#### [TASK STATEMENT]
Go through the records below and copy out every line that contains the word "farm".

#### [INPUT DATA]
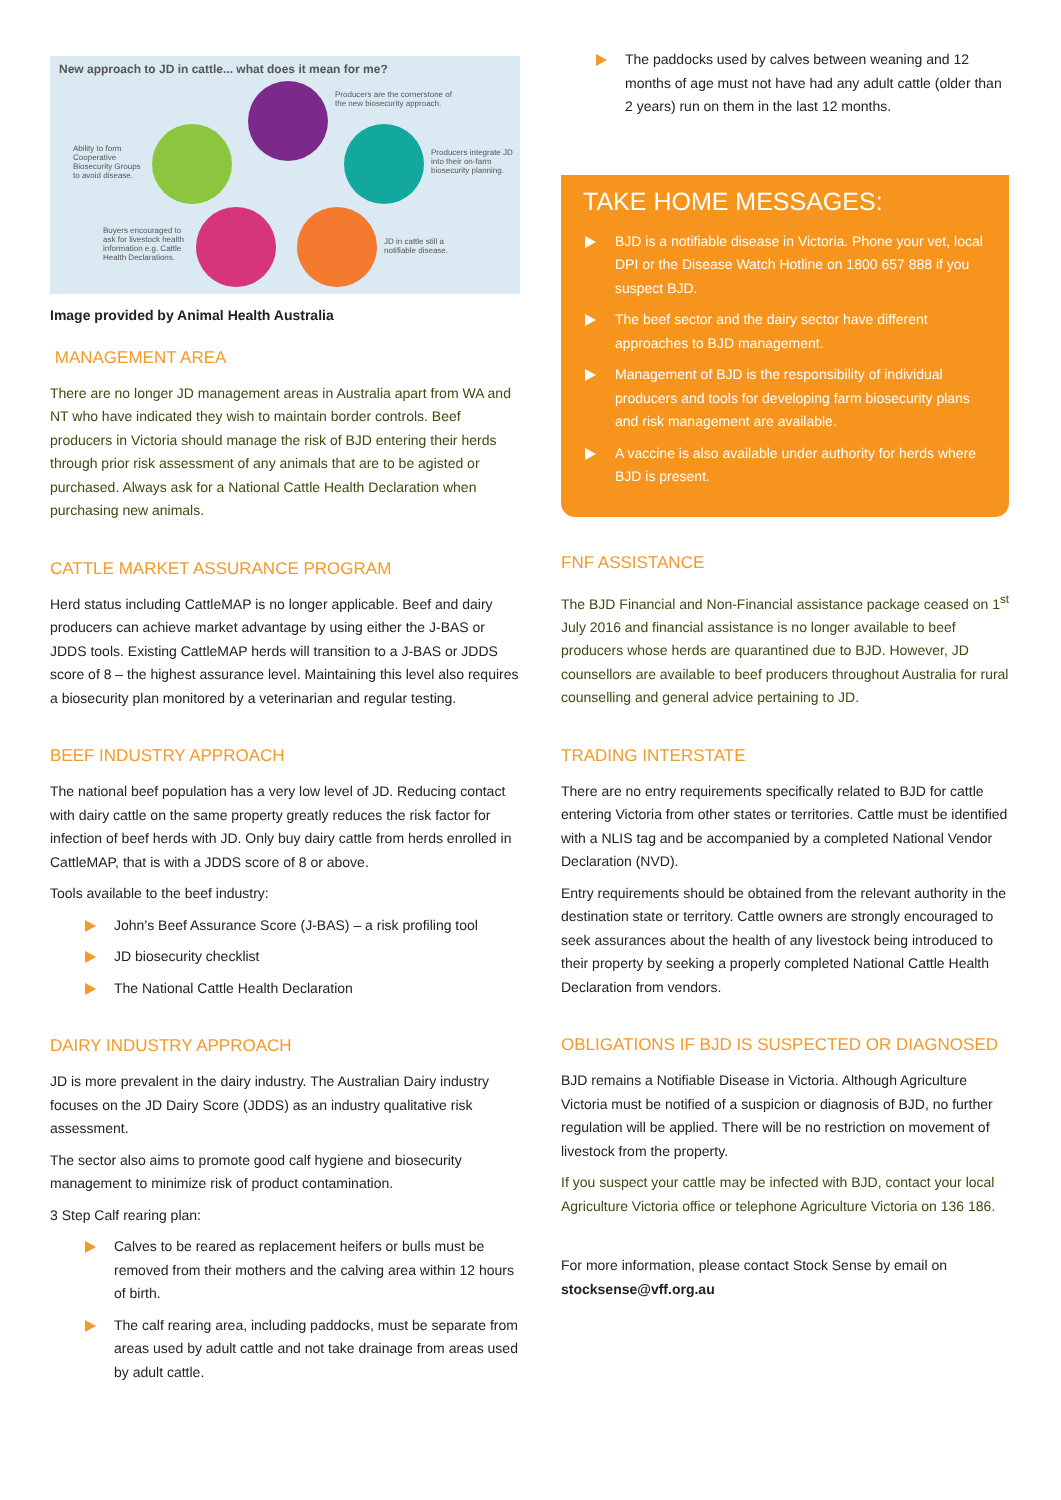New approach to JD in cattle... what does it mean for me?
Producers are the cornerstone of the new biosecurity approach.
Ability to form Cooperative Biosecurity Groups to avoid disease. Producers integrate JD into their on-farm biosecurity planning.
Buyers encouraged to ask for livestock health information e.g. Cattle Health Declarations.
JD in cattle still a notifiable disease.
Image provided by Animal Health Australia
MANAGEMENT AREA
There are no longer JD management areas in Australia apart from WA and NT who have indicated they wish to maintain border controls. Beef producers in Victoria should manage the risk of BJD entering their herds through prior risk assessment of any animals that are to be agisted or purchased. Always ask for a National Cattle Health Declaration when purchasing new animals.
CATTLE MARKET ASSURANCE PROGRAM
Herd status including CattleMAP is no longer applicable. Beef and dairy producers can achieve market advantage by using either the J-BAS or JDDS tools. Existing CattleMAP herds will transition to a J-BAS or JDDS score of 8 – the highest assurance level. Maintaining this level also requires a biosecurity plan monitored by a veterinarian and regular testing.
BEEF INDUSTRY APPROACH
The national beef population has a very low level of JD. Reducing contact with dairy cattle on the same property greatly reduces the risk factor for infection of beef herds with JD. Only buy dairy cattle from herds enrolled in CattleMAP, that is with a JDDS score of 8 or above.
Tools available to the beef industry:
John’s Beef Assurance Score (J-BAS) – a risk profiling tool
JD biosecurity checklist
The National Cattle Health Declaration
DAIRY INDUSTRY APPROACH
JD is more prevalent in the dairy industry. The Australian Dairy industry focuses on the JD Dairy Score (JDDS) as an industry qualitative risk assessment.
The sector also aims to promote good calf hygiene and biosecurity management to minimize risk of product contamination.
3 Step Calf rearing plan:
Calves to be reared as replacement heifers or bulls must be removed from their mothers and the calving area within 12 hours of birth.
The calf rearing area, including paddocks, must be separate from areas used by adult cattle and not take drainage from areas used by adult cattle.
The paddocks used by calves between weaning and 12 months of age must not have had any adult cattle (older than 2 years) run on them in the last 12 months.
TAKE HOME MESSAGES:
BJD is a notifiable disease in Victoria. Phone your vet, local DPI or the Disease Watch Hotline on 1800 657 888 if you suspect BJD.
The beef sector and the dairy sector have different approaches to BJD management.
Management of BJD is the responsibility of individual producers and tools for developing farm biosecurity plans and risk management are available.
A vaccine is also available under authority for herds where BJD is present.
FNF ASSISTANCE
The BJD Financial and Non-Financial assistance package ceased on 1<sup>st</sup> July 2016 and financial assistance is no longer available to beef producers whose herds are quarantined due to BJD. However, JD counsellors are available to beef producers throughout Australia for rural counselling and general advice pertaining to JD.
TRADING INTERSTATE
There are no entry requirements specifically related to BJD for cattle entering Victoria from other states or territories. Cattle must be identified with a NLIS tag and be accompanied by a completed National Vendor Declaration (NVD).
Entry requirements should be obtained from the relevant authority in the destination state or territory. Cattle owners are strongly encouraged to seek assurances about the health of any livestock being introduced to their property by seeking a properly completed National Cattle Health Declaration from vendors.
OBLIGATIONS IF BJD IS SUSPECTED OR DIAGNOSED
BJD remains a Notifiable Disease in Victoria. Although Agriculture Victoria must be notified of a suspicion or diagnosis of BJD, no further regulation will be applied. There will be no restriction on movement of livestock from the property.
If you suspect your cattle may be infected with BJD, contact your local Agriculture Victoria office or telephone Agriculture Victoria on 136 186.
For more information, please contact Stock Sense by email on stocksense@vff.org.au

---

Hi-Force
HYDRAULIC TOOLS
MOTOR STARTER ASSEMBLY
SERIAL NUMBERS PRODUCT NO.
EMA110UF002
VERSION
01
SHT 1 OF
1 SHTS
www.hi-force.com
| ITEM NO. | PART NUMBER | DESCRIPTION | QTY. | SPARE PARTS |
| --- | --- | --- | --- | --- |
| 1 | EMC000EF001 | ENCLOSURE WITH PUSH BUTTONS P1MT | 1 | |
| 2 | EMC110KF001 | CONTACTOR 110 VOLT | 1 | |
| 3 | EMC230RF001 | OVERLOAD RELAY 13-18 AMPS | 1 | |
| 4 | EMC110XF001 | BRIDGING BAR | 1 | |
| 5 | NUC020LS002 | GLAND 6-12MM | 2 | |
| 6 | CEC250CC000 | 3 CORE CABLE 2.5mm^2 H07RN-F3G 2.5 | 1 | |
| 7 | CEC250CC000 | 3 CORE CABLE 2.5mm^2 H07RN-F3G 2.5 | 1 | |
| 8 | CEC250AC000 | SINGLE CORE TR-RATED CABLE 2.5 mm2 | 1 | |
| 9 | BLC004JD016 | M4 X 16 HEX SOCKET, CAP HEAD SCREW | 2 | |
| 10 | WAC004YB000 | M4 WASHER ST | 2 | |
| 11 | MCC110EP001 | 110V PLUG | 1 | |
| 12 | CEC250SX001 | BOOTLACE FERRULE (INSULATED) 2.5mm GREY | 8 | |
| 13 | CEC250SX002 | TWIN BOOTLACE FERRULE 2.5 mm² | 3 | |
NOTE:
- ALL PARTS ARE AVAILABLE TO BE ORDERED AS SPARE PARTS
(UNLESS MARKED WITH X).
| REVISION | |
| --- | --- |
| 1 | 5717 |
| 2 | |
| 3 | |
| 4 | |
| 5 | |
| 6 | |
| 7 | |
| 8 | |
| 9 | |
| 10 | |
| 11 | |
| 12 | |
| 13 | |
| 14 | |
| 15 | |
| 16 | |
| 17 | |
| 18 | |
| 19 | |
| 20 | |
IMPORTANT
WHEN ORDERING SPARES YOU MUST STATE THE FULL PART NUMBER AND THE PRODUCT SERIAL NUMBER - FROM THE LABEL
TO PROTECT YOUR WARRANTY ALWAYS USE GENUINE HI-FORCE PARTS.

...

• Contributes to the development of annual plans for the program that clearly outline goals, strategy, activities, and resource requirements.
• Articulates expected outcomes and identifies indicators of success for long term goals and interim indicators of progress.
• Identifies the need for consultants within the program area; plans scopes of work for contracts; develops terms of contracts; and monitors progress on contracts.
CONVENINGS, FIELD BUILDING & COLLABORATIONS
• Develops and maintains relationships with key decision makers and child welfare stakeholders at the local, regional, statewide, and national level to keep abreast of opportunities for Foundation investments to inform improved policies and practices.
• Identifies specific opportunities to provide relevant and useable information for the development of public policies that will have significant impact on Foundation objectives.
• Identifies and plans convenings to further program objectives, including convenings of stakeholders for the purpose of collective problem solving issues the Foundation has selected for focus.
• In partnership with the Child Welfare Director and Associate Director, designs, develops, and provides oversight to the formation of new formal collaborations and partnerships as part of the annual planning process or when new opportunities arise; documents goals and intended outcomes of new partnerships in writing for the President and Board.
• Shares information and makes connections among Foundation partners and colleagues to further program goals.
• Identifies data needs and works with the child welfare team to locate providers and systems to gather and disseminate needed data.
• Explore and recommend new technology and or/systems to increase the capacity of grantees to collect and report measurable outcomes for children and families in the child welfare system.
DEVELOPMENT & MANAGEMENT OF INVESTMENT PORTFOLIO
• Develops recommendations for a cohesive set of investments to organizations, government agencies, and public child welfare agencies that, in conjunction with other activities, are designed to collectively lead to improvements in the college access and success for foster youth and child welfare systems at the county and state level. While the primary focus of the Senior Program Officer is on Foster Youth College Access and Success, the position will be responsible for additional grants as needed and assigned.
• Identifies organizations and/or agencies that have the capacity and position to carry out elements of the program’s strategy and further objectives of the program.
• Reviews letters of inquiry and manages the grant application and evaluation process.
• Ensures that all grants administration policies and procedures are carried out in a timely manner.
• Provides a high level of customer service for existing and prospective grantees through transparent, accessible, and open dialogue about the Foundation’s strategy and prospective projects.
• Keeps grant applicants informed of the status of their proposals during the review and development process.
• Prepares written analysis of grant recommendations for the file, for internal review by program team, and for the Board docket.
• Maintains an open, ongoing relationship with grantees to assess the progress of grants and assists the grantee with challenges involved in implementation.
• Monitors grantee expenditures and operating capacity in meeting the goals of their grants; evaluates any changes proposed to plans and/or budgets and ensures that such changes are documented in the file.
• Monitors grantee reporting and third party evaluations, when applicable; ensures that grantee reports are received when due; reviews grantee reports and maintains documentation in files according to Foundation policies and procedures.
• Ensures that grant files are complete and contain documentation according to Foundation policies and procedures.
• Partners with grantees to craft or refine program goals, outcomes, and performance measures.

#### [EXERCISE ANSWER]
Ability to form Cooperative Biosecurity Groups to avoid disease. Producers integrate JD into their on-farm biosecurity planning.
Management of BJD is the responsibility of individual producers and tools for developing farm biosecurity plans and risk management are available.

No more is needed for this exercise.